A questo decalogo, io penso che si dovrebbe rispondere con un enorme orgoglio nazionalistico, visto che l’Italia per la sua conformazione geografica, rappresenta in assoluto un fenomeno mondiale. Se poi aggiungiamo l’aspetto culturale, sociale, politico, che nel corso dei millenni l’Italia ha rappresentato, io penso che i nostri prodotti, per  chi li desidera possono essere venduti ( come qualcuno fa all’estero senza badare alla qualità) a prezzi decisamente più vantaggiosi di oggi.

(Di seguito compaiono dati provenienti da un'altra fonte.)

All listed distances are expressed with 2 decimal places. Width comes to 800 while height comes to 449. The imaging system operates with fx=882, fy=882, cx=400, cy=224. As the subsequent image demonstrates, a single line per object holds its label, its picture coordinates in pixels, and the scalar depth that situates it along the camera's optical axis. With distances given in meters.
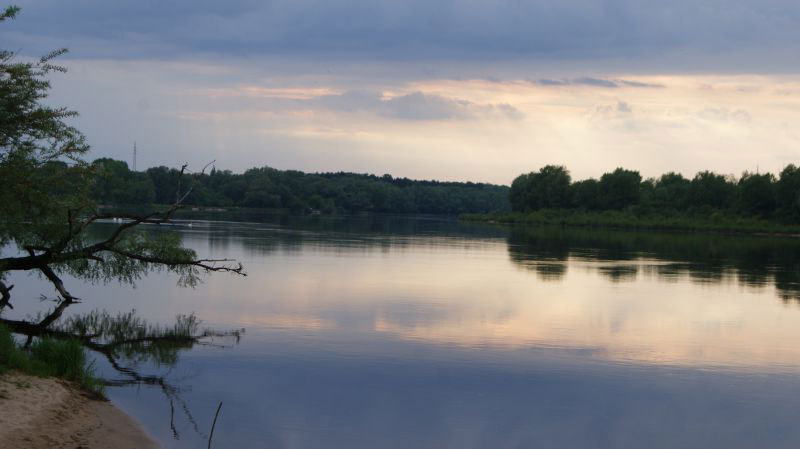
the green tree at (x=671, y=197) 154.30
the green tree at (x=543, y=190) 174.00
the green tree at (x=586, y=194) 165.50
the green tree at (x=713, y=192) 147.75
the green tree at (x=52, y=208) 20.19
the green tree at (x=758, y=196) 132.62
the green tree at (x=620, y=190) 159.62
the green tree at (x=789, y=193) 125.19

Questo valore aggiunto che tutto il mondo ci onora di riconoscere, noi non siamo in grado di difenderlo come non siamo in grado di difendere la possibilità per i nostri figli di continuare a vivere in un mondo in cui siano considerati per quello che possono dare al prossimo in termini di qualità assoluta.

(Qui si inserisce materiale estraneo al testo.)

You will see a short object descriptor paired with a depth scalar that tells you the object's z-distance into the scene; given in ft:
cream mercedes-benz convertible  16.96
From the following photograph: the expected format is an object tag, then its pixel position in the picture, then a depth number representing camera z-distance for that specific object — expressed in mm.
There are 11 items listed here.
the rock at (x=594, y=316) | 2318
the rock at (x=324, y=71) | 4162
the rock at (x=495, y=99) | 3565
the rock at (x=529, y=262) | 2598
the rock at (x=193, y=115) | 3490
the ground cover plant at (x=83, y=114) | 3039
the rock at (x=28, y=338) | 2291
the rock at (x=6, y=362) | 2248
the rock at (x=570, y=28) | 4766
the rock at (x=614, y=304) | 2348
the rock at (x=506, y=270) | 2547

Mi piace chiudere questo pensiero, con un esempio che ritengo espressione di critica costruttiva. Oggi anche ITALMOPA (associazione di mugnai italiani sostiene che ‘l’Italia ha bisogno di importare il 60% del grano dall’estero perché la nostra agricoltura non è in grado di produrre. Però tutti i molini italiani esportano (ormai in tutto il mondo) la farina cosiddetta italiana. Nessuno pubblica le percentuali di esportazioni di farina che se corrispondessero (per esempio) al 60%, io credo di poter affermare che la nostra agricoltura sarebbe in gradi di soddisfare  il mercato interno e di garantire una alta qualità al prodotto farina legata al territorio e che potrebbe essere venduta a prezzi molto elevati, visto che già nei supermercati le farine considerate di alta qualità stanno toccando i 4,00 euro al kg.

Investire di meno in immagine, mode e scelte temporali che potrebbero durare solo qualche arco generazionale, in favore di una sostanziale qualità, professionalità, serietà lavorativa e conservazione della cultura agroalimentare italiana in toto, il sottoscritto crede che potrebbe rendere questo paese molto più grande di quanto lo sia stato in passato e nel presente.

Ma soprattutto, questo tipo di investimento darebbe valore aggiunto al prodotto italiano, alla professionalità italiana e agli operatori italiani i quali potrebbero fare una sostanziale differenza visto che oggi i giovani hanno una formazione culturale più evoluta.